In today’s modern age, the open floor plan layout is on the rise – and with good reason, considering the abundance of benefits it brings us. It’s great for entertaining when you want everybody together, and it allows you to keep an eye on the kids as they play in the adjoining room.
Yet, when it comes to colour and paint choices for the open floor plan, many people hit a brick wall. Nobody wants a bland and boring open area, which is precisely what a lack of colour can accomplish. On the other hand, too much colour can result in a disjointed space filled with visual clutter.
Finding the right balance in between can be quite tricky, which is why homify is here…
With a neutral backdrop (such as classic white, cream, or a light grey), wallpaper, textured walls, and contrasting finishes can bring some textural variance to your open-floor layout. Even styles that are far removed from each other, like eclectic, contemporary, and shabby chic, can co-exist quite charmingly together with a unifying background.
More often than not, an open plan houses the kitchen, dining space, and living room. So, break them up with colourful accessories.

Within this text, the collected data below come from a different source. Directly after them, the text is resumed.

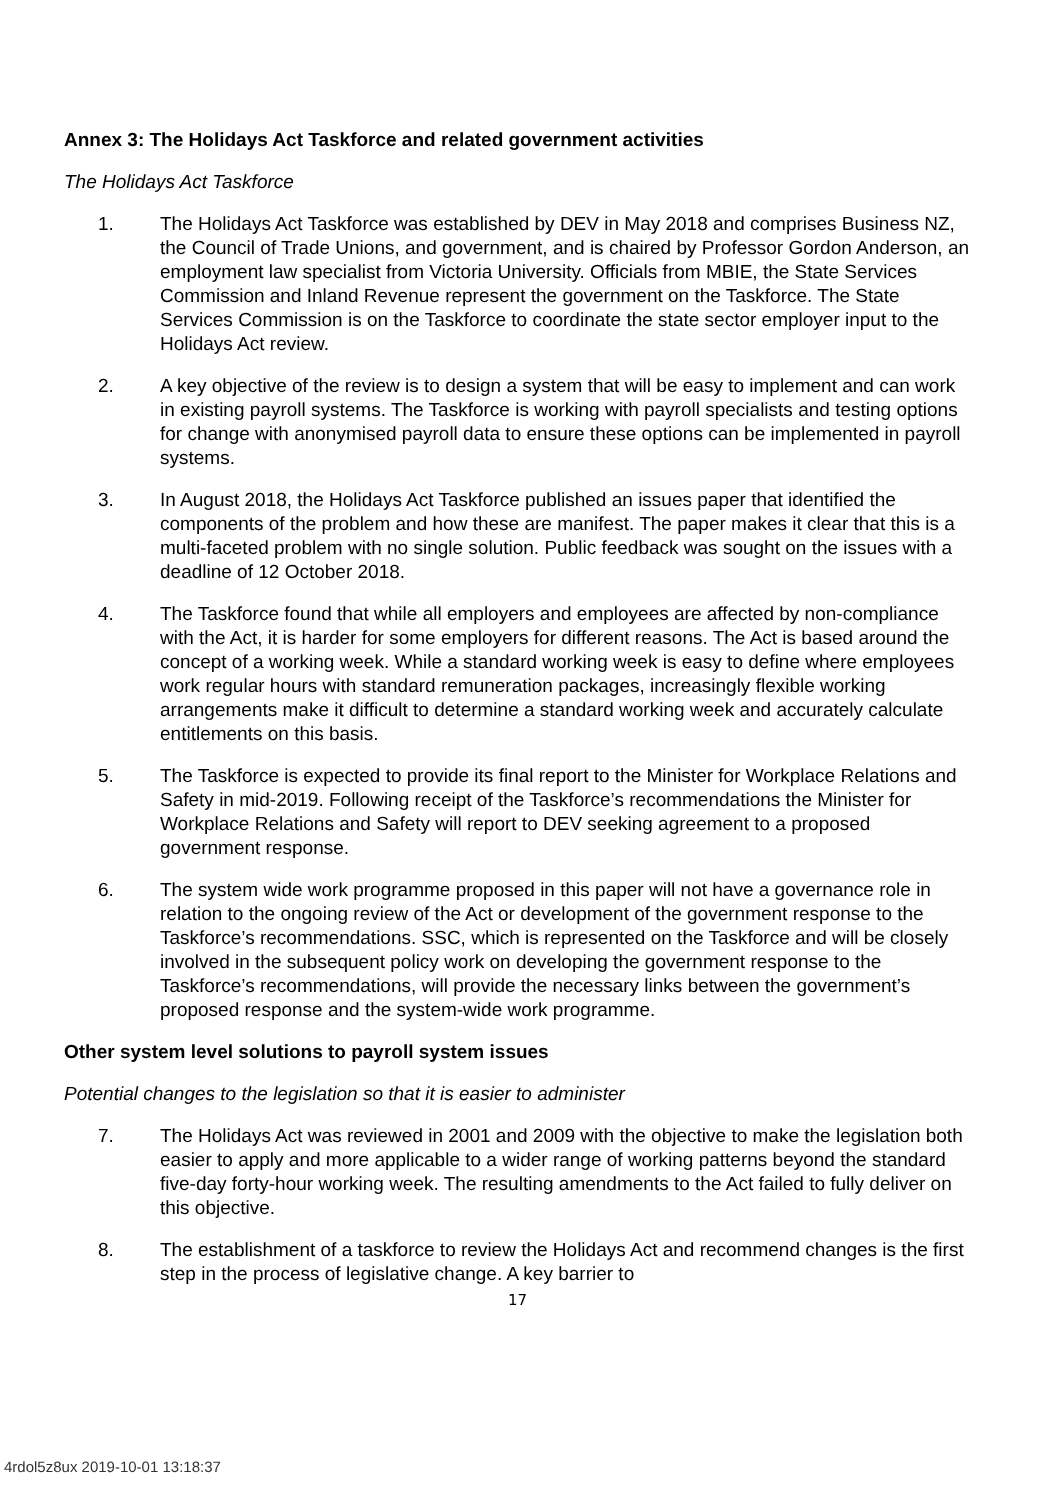Annex 3: The Holidays Act Taskforce and related government activities
The Holidays Act Taskforce
1. The Holidays Act Taskforce was established by DEV in May 2018 and comprises Business NZ, the Council of Trade Unions, and government, and is chaired by Professor Gordon Anderson, an employment law specialist from Victoria University. Officials from MBIE, the State Services Commission and Inland Revenue represent the government on the Taskforce. The State Services Commission is on the Taskforce to coordinate the state sector employer input to the Holidays Act review.
2. A key objective of the review is to design a system that will be easy to implement and can work in existing payroll systems. The Taskforce is working with payroll specialists and testing options for change with anonymised payroll data to ensure these options can be implemented in payroll systems.
3. In August 2018, the Holidays Act Taskforce published an issues paper that identified the components of the problem and how these are manifest. The paper makes it clear that this is a multi-faceted problem with no single solution. Public feedback was sought on the issues with a deadline of 12 October 2018.
4. The Taskforce found that while all employers and employees are affected by non-compliance with the Act, it is harder for some employers for different reasons. The Act is based around the concept of a working week. While a standard working week is easy to define where employees work regular hours with standard remuneration packages, increasingly flexible working arrangements make it difficult to determine a standard working week and accurately calculate entitlements on this basis.
5. The Taskforce is expected to provide its final report to the Minister for Workplace Relations and Safety in mid-2019. Following receipt of the Taskforce’s recommendations the Minister for Workplace Relations and Safety will report to DEV seeking agreement to a proposed government response.
6. The system wide work programme proposed in this paper will not have a governance role in relation to the ongoing review of the Act or development of the government response to the Taskforce’s recommendations. SSC, which is represented on the Taskforce and will be closely involved in the subsequent policy work on developing the government response to the Taskforce’s recommendations, will provide the necessary links between the government’s proposed response and the system-wide work programme.
Other system level solutions to payroll system issues
Potential changes to the legislation so that it is easier to administer
7. The Holidays Act was reviewed in 2001 and 2009 with the objective to make the legislation both easier to apply and more applicable to a wider range of working patterns beyond the standard five-day forty-hour working week. The resulting amendments to the Act failed to fully deliver on this objective.
8. The establishment of a taskforce to review the Holidays Act and recommend changes is the first step in the process of legislative change. A key barrier to
17
4rdol5z8ux 2019-10-01 13:18:37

Bright accent cushions, or even a striking couch, can add colour to the living room, visually separating it from that large, vintage buffet or dramatic artwork in the dining room.
And for the kitchen? How about patterned china on the shelves or a bright backsplash?
Another popular way to anchor a large space is to create a central seating area. And with our world of choices in terms of couches, sofas, wingback chairs and more (not to mention fabric colours, textures, and patterns), this can make for some terrific focal points in your open plan.
Dare to have a look at these: Unbelievably Comfortable And Sumptuous Sofas.
Don’t limit your open plan to just one paint colour. Even an open space has some angles and corners where you can naturally start and stop with different colours. Be creative with some bold tones and patterns, which can help to make the space feel more comfortable.
A clear way to keep your open plan layout integrated without painting everything the same colour is to opt for different shades of the same colour (i.e. fern green and moss green, cherry red and candy red).
Another option would be to choose colours that are close to each other on the colour wheel, such as dark blues with purples, red with oranges, yellows with lime greens, etc.
Both of these ways opt for very little colour contrast, meaning you won’t have as much difficulty visually transitioning from one space to the next.
If you have an open kitchen and you want to stain your cabinets, opt for a dark finish. Those deeper stains can provide a rich and elegant look that can also help to make a vast kitchen feel more cosy and welcoming.
Be sure to check out our decadent range of kitchen planners here on homify.
A bright backsplash in your kitchen, a living room sofa in the same colour, and bright pendant lighting in a similar hue in the dining space instantly shape a flowing visual and tie together different sections of your open floor space.
Architectural features can also help with colour transitions. Touches like ceiling beams, large windows, and built-in shelves are just a few we can mention here, yet there are many.
If the transitioning space is marked by a ceiling beam, use it by changing the ceiling colour, but keep the walls the same.
Furniture pieces like bookcases or mantels can also be used to add interest to a monochromatic wall.
Flooring or area rugs can also be used to separate or connect adjoining spaces in an open layout. For example, if you paint the dining room and living room in strongly contrasting colours (let’s say blue and orange), connect them with rugs that include both colours.
The hues of the wall and rugs don’t have to match precisely, though; even if they differ a few shades, the eye will still perceive them as closely related.